Finance Minister Ishaq Dar said on Thursday that Pakistan’s negotiations with the International Monetary Fund (IMF) related to the completion of the ninth review of a $7 billion loan programme were near conclusion and the staff-level agreement with the global lender will be signed by next week.
The government is in a race against time to implement measures to reach an agreement with the IMF as the country has reserves barely enough for three weeks of essential imports, while hotly contested elections are due by November.
In a series of tweets today, the finance czar rubbished rumors regarding Pakistan defaulting.
Anti-Pakistan elements are spreading malicious rumors that Pakistan may default. This is not only completely false but also belie the facts. SBP forex reserves have been increasing and are almost
US $ 1 billion higher than four weeks ago despite making all external… 1/2
— Ishaq Dar (@MIshaqDar50) March 2, 2023
“Anti-Pakistan elements are spreading malicious rumors that Pakistan may default. This is not only completely false but also belies the facts,” he said.
Dar said that the State Bank of Pakistan’s (SBP) forex reserves had been increasing and were almost near $1 billion, “higher than four weeks ago despite making all external due payments on time”.
“Foreign commercial banks have started extending facilities to Pakistan. Our negotiations with IMF are about to conclude and we expect to sign Staff Level Agreement with IMF by next week. All economic indicators are slowly moving in the right direction,” he added.
The finance minister’s remarks come as the Pakistani rupee sank sharply by Rs18.74 against the dollar in the interbank market today. Analysts attributed the record drop — which is 7.04pc — to the government’s impasse with the global lender.
The agreement with the IMF on the completion of the ninth review of a $7bn loan programme — which has been delayed since late last year over a policy framework — would not only lead to a disbursement of $1.2bn but also unlock inflows from friendly countries.
The prerequisites by the lender are aimed at ensuring Pakistan shrinks its fiscal deficit ahead of its annual budget around June.
Pakistan has already taken most of the other prior actions, which included hikes in fuel and energy tariffs, the withdrawal of subsidies in export and power sectors, and generating more revenues through new taxation in a supplementary budget.
IMF ‘shifts goalposts’
However, a day earlier, senior officials told that the government was finding it increasingly difficult to convince the Fund to release a loan installment.

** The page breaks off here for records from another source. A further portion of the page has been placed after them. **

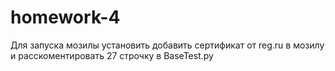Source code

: # homework-4

Для запуска мозилы установить добавить сертификат от reg.ru в мозилу и расскоментировать 27 строчку в BaseTest.py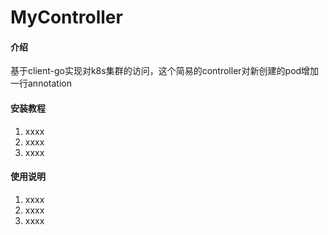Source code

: # MyController

#### 介绍
基于client-go实现对k8s集群的访问，这个简易的controller对新创建的pod增加一行annotation


#### 安装教程

1.  xxxx
2.  xxxx
3.  xxxx

#### 使用说明

1.  xxxx
2.  xxxx
3.  xxxx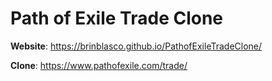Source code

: # Path of Exile Trade Clone


**Website**: https://brinblasco.github.io/PathofExileTradeClone/

**Clone**: https://www.pathofexile.com/trade/
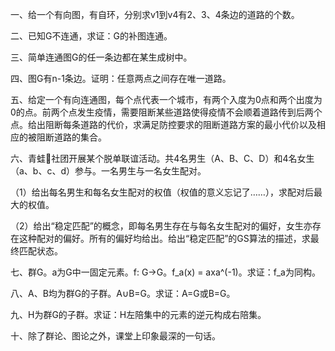 一、给一个有向图，有自环，分别求v1到v4有2、3、4条边的道路的个数。

二、已知G不连通，求证：G的补图连通。

三、简单连通图G的任一条边都在某生成树中。

四、图G有n-1条边。证明：任意两点之间存在唯一道路。

五、给定一个有向连通图，每个点代表一个城市，有两个入度为0点和两个出度为0的点。前两个点发生疫情，需要阻断某些道路使得疫情不会顺着道路传到后两个点。给出阻断每条道路的代价，求满足防控要求的阻断道路方案的最小代价以及相应的被阻断道路的集合。

六、青蛙🐸社团开展某个脱单联谊活动。共4名男生（A、B、C、D）和4名女生（a、b、c、d）参与。一名男生与一名女生配对。

（1）给出每名男生和每名女生配对的权值（权值的意义忘记了……），求配对后最大的权值。

（2）给出“稳定匹配”的概念，即每名男生存在与每名女生配对的偏好，女生亦存在这种配对的偏好。所有的偏好均给出。给出“稳定匹配”的GS算法的描述，求最终匹配状态。

七、群G。a为G中一固定元素。f: G→G。f_a(x) = axa^(-1)。求证：f_a为同构。

八、A、B均为群G的子群。A∪B=G。求证：A=G或B=G。

九、H为群G的子群。求证：H左陪集中的元素的逆元构成右陪集。

十、除了群论、图论之外，课堂上印象最深的一句话。

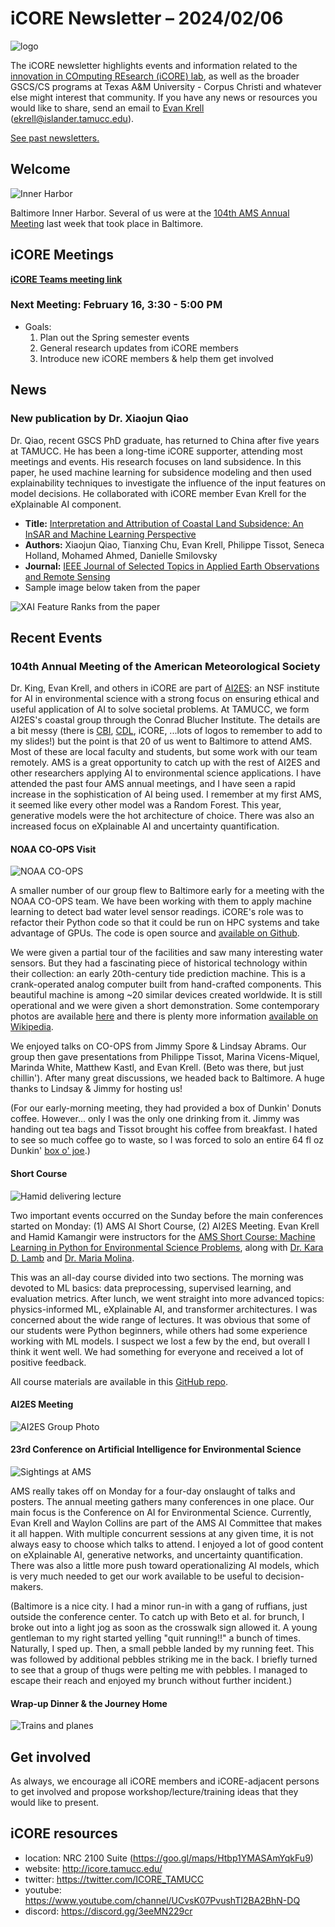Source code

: # iCORE Newsletter – 2024/02/06

![logo](../img/logo_plain_sm.jpg)

The iCORE newsletter highlights events and information related to the [innovation in COmputing REsearch (iCORE) lab](https://icore.tamucc.edu/),
as well as the broader GSCS/CS programs at Texas A&M University - Corpus Christi and whatever else might interest that community.
If you have any news or resources you would like to share, send an email to [Evan Krell](https://scholar.google.com/citations?user=jLuwYGAAAAAJ&hl=en) (ekrell@islander.tamucc.edu).

[See past newsletters.](https://github.com/ekrell/icore_website/tree/main/news)

## Welcome

![Inner Harbor](../img/ams2024_1.jpg)

Baltimore Inner Harbor. Several of us were at the [104th AMS Annual Meeting](https://annual.ametsoc.org/index.cfm/2024/) last week that took place in Baltimore.


## iCORE Meetings

**[iCORE Teams meeting link](https://teams.microsoft.com/l/meetup-join/19%3Ameeting_NzFjYmU3NWQtYWM4OS00ZGE3LTk1NWEtZjU4NDMzODE5ZWZi%40thread.v2/0?context=%7B%22Tid%22%3A%2234cbfaf1-67a6-4781-a9ca-514eb2550b66%22%2C%22Oid%22%3A%22994c008b-0707-4f3c-8ac0-73b65e733430%22%2C%22MessageId%22%3A%220%22%7D)**

### Next Meeting: February 16, 3:30 - 5:00 PM

- Goals:
  1. Plan out the Spring semester events
  2. General research updates from iCORE members
  3. Introduce new iCORE members & help them get involved
 
## News

### New publication by Dr. Xiaojun Qiao

Dr. Qiao, recent GSCS PhD graduate, has returned to China after five years at TAMUCC. 
He has been a long-time iCORE supporter, attending most meetings and events. 
His research focuses on land subsidence. In this paper, he used machine learning for subsidence modeling 
and then used explainability techniques to investigate the influence of the input features on model decisions. 
He collaborated with iCORE member Evan Krell for the eXplainable AI component.

- **Title:** [Interpretation and Attribution of Coastal Land Subsidence: An InSAR and Machine Learning Perspective](https://ieeexplore.ieee.org/abstract/document/10418467)
- **Authors:** Xiaojun Qiao, Tianxing Chu, Evan Krell, Philippe Tissot, Seneca Holland, Mohamed Ahmed, Danielle Smilovsky
- **Journal:** [IEEE Journal of Selected Topics in Applied Earth Observations and Remote Sensing](https://ieeexplore.ieee.org/xpl/RecentIssue.jsp?punumber=4609443)
- Sample image below taken from the paper

![XAI Feature Ranks from the paper](../img/xiaojun_xai.png)


## Recent Events

### 104th Annual Meeting of the American Meteorological Society

Dr. King, Evan Krell, and others in iCORE are part of [AI2ES](https://www.ai2es.org): an NSF institute for AI in environmental science with a strong focus on ensuring ethical and useful application of AI to solve societal problems. At TAMUCC, we form AI2ES's coastal group through the Conrad Blucher Institute. The details are a bit messy (there is [CBI](https://www.conradblucherinstitute.org/), [CDL](https://www.coastaldynamicslab.org/), iCORE, ...lots of logos to remember to add to my slides!) but the point is that 20 of us went to Baltimore to attend AMS. Most of these are local faculty and students, but some work with our team remotely. AMS is a great opportunity to catch up with the rest of AI2ES and other researchers applying AI to environmental science applications. I have attended the past four AMS annual meetings, and I have seen a rapid increase in the sophistication of AI being used. I remember at my first AMS, it seemed like every other model was a Random Forest. This year, generative models were the hot architecture of choice. There was also an increased focus on eXplainable AI and uncertainty quantification. 

#### NOAA CO-OPS Visit

![NOAA CO-OPS](../img/ams2024_2.jpg)

A smaller number of our group flew to Baltimore early for a meeting with the NOAA CO-OPS team. We have been working with them to apply machine learning to detect bad water level sensor readings. iCORE's role was to refactor their Python code so that it could be run on HPC systems and take advantage of GPUs. The code is open source and [available on Github](https://github.com/NOAA-CO-OPS/wlai-uf-hackathon-2023). 

We were given a partial tour of the facilities and saw many interesting water sensors. But they had a fascinating piece of historical technology within their collection: an early 20th-century tide prediction machine. This is a crank-operated analog computer built from hand-crafted components. This beautiful machine is among ~20 similar devices created worldwide. It is still operational and we were given a short demonstration. Some contemporary photos are available [here](https://tidesandcurrents.noaa.gov/predma2.html) and there is plenty more information [available on Wikipedia](https://en.wikipedia.org/wiki/Tide-Predicting_Machine_No._2). 

We enjoyed talks on CO-OPS from Jimmy Spore & Lindsay Abrams. Our group then gave presentations from Philippe Tissot, Marina Vicens-Miquel, Marinda White, Matthew Kastl, and Evan Krell. (Beto was there, but just chillin'). After many great discussions, we headed back to Baltimore. A huge thanks to Lindsay & Jimmy for hosting us!

(For our early-morning meeting, they had provided a box of Dunkin' Donuts coffee. However... only I was the only one drinking from it. Jimmy was handing out tea bags and Tissot brought his coffee from breakfast. I hated to see so much coffee go to waste, so I was forced to solo an entire 64 fl oz Dunkin' [box o' joe](https://www.grubhub.com/restaurant/dunkin-6093-saratoga-blvd-corpus-christi/2134545/menu-item/7821149144?menu-item-options=).)

#### Short Course

![Hamid delivering lecture](../img/ams2024_3.jpg)

Two important events occurred on the Sunday before the main conferences started on Monday: (1) AMS AI Short Course, (2) AI2ES Meeting. 
Evan Krell and Hamid Kamangir were instructors for the [AMS Short Course: Machine Learning in Python for Environmental Science Problems](https://www.ametsoc.org/index.cfm/ams/education-careers/careers/professional-development/short-courses/machine-learning-in-python-for-environmental-science-problems2/),
along with [Dr. Kara D. Lamb](https://datascience.columbia.edu/people/kara-lamb/) and [Dr. Maria Molina](https://mariajmolina.github.io/). 

This was an all-day course divided into two sections. The morning was devoted to ML basics: data preprocessing, supervised learning, and evaluation metrics. After lunch, we went straight into more advanced topics: physics-informed ML, eXplainable AI, and transformer architectures. I was concerned about the wide range of lectures. It was obvious that some of our students were Python beginners, while others had some experience working with ML models. I suspect we lost a few by the end, but overall I think it went well. We had something for everyone and received a lot of positive feedback. 

All course materials are available in this [GitHub repo](https://github.com/ekrell/ams_ai_shortcourse_2024).


#### AI2ES Meeting

![AI2ES Group Photo](../img/ams2024_4.jpg)





#### 23rd Conference on Artificial Intelligence for Environmental Science

![Sightings at AMS](../img/ams2024_5.jpg)

AMS really takes off on Monday for a four-day onslaught of talks and posters. The annual meeting gathers many conferences in one place. Our main focus is the Conference on AI for Environmental Science. Currently, Evan Krell and Waylon Collins are part of the AMS AI Committee that makes it all happen. With multiple concurrent sessions at any given time, it is not always easy to choose which talks to attend. I enjoyed a lot of good content on eXplainable AI, generative networks, and uncertainty quantification. There was also a little more push toward operationalizing AI models, which is very much needed to get our work available to be useful to decision-makers. 

(Baltimore is a nice city. I had a minor run-in with a gang of ruffians, just outside the conference center. To catch up with Beto et al. for brunch, I broke out into a light jog as soon as the crosswalk sign allowed it. A young gentleman to my right started yelling "quit running!!" a bunch of times. Naturally, I sped up. Then, a small pebble landed by my running feet. This was followed by additional pebbles striking me in the back. I briefly turned to see that a group of thugs were pelting me with pebbles. I managed to escape their reach and enjoyed my brunch without further incident.)

#### Wrap-up Dinner & the Journey Home

![Trains and planes](../img/ams2024_6.jpg)





## Get involved

As always, we encourage all iCORE members and iCORE-adjacent persons to get involved and propose workshop/lecture/training ideas that they would like to present.

## iCORE resources

- location: NRC 2100 Suite (https://goo.gl/maps/Htbp1YMASAmYqkFu9)
- website: http://icore.tamucc.edu/
- twitter: https://twitter.com/ICORE_TAMUCC
- youtube: https://www.youtube.com/channel/UCvsK07PvushTI2BA2BhN-DQ
- discord: https://discord.gg/3eeMN229cr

The IMF had changed interpretations of at least four prior actions ahead of reaching a staff-level agreement on the direly needed economic bailout. Sources had said that the authorities were extremely annoyed at the latest situation, describing it as ‘maltreatment’.
“We are members of the IMF, not beggars, or else our membership be discarded,” commented a disgruntled senior official.
Another official had even likened the situation to that in 1998 when Pakistan’s economic difficulties worsened in the wake of nuclear tests, and default seemed imminent.
As per the sources, authorities have secured $1.3bn inflows in three tranches from Chinese banks, on top of the $700 million that has already been received. This would flow in two equal installments of $500m and then $300m with a gap of a few days. Saudi Arabia and the United Arab Emirates would also be made available over $3bn.
The four items on the unfinished IMF loan program agenda include an early hike in the central bank’s interest rate to represent general inflation, exchange rate movement to cater for outflow to war-ravaged and sanction-hit Afghanistan, written assurances for external financing gap from friendly nations, and the continuation of Rs3.39 per unit financing cost surcharge on electricity consumers for coming years through the finance bill, rather than for four months already announced by the government.
Officials also suggest that all matters had been settled before the IMF mission concluded its visit to Pakistan on the night of Feb 9 and even a concluding statement from the Fund was supposed to report “comprehensive dialogue and positive outcome of the talks”, which got watered down during the approval process abroad, where some influential quarters were said to be “more political than politicians”.
Sources said the draft Memorandum of Economic and Fiscal Policies (MEFP) was first shared with Pakistan in February and had since been going through changes in agreed steps that Pakistan had already complied with by increasing gas and electricity prices and passing an Rs170bn mini-budget at a fast pace.
The prior actions are always set to be completed before the executive board meeting of the IMF for approval of quarterly review but this time this had been linked to the staff-level agreement.